String heights are the distance between the strings and the top of the fingerboard measured at the end.
String heights are crucial to playability and projection.
Strings that are too low can buzz, while strings that are too high can be difficult to play.
|Correct Standard String Heights (4/4 size, gut/standard)|
|Violin||(E) 3.2 - 3.5mm||(G) 5.0 - 5.5mm|
|Viola||(A) 4.2 - 5.5mm||(C) 6.0 - 6.5mm|
|Cello||(A) 5.0 - 5.5mm||(C) 8.0 - 8.5mm|
Usually the distance from the center of the bridge to the fret of the tailpiece (after length) is 1/6 that of the length of the strings measured from the center of the bridge to the fret of the fingerboard (effective string length).
The distance of the tailpiece from the bridge influences the sound of an instrument.
If the tailpiece is too close to the bridge, the instrument will sound soft and weak; too far and the sound will be stiff and harsh. The tail gut is used to make this adjustment; never the bridge.
The weight of the tailpiece also affects the sound.
A lighter weight tailpiece usually allows an instrument to vibrate more freely. Thus the instrument will project more and have a more open, resonant tone.
String Care and Installation
Both the placement of peg holes in the peg box and placement of string holes in the pegs are important for string performance and longevity.
There must be proper bottom clearance between the back of the peg box and the extra string length when wound on the peg.

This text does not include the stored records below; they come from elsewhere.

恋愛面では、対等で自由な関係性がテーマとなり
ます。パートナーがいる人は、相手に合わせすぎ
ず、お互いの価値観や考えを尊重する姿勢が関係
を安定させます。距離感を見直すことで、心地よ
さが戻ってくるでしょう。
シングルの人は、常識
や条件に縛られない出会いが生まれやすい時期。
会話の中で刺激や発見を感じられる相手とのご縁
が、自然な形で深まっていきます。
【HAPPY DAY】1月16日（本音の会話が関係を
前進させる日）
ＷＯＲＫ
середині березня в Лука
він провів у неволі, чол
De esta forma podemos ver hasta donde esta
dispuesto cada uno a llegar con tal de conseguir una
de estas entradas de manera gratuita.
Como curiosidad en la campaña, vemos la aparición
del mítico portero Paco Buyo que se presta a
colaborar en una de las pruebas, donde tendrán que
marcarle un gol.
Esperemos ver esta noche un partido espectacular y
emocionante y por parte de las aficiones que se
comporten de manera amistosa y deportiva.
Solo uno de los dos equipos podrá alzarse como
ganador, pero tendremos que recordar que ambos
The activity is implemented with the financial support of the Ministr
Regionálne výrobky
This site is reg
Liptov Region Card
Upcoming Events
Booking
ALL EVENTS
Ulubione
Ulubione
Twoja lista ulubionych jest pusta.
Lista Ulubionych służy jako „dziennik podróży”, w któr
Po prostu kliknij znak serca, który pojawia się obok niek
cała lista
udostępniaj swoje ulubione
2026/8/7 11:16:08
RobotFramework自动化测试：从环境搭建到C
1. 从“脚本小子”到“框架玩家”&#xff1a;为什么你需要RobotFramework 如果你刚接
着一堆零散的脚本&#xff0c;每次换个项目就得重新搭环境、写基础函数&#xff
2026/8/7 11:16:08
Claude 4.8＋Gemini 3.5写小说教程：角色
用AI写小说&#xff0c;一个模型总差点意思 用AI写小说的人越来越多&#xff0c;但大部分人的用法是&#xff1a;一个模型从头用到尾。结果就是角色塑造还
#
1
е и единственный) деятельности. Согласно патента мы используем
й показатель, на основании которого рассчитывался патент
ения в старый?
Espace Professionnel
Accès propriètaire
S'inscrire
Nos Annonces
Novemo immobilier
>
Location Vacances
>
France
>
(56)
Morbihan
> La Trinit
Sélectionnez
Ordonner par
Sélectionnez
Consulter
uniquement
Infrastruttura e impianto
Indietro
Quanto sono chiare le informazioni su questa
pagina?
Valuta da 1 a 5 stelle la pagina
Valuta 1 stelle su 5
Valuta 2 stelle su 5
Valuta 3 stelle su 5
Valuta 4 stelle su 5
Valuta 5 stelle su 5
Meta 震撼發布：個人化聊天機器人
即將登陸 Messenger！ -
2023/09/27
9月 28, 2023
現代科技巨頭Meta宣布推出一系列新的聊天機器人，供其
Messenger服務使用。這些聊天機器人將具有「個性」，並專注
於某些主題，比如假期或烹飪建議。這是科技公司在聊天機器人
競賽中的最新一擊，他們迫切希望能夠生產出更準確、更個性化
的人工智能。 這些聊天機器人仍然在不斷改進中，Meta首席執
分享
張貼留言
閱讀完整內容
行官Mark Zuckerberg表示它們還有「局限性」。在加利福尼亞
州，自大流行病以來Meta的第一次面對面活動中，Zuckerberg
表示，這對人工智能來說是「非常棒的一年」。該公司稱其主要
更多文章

Improperly placed string peg holes will make tuning very difficult.
Before installing new strings, rub nut grooves with a #2 pencil. This allows strings to slide easily and prevents breakage.
Replace strings one at a time. This keeps the bridge in place, avoids drastic changes to the top of the instrument and eliminates the possibility of the soundpost falling or moving.
Install string in tailpiece, then place string in the peg string hole.
Wind the string toward the peg cup. Strings will last longer if they do not rub against the peg box.